(begin)

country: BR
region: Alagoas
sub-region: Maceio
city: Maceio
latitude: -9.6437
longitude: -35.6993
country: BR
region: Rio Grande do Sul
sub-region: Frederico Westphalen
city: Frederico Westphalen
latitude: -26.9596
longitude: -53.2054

(end)
(begin)

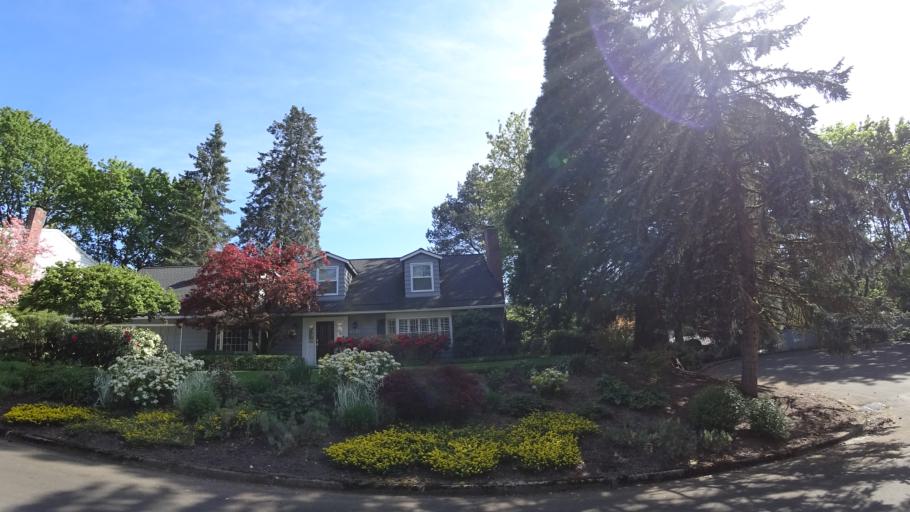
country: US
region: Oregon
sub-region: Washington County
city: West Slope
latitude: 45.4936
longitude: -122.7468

(end)
(begin)

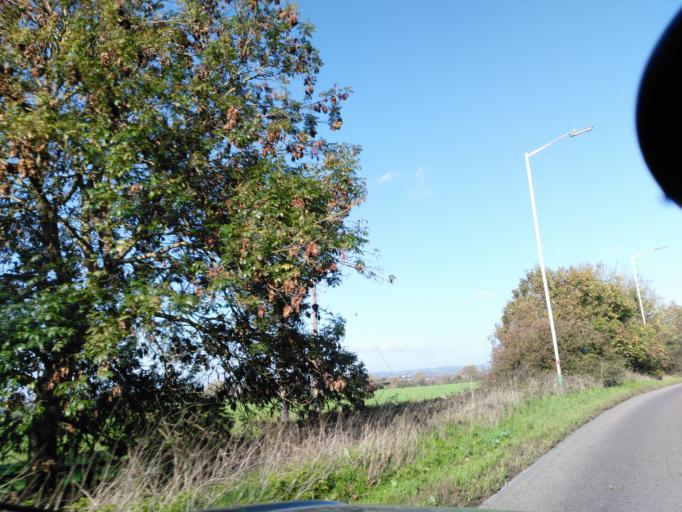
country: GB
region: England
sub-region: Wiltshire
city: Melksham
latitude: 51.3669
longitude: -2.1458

(end)

■ **What you have to do**
Report how many lines of the data above contain the string "region". Give only the number.

■ **Result of this task**
8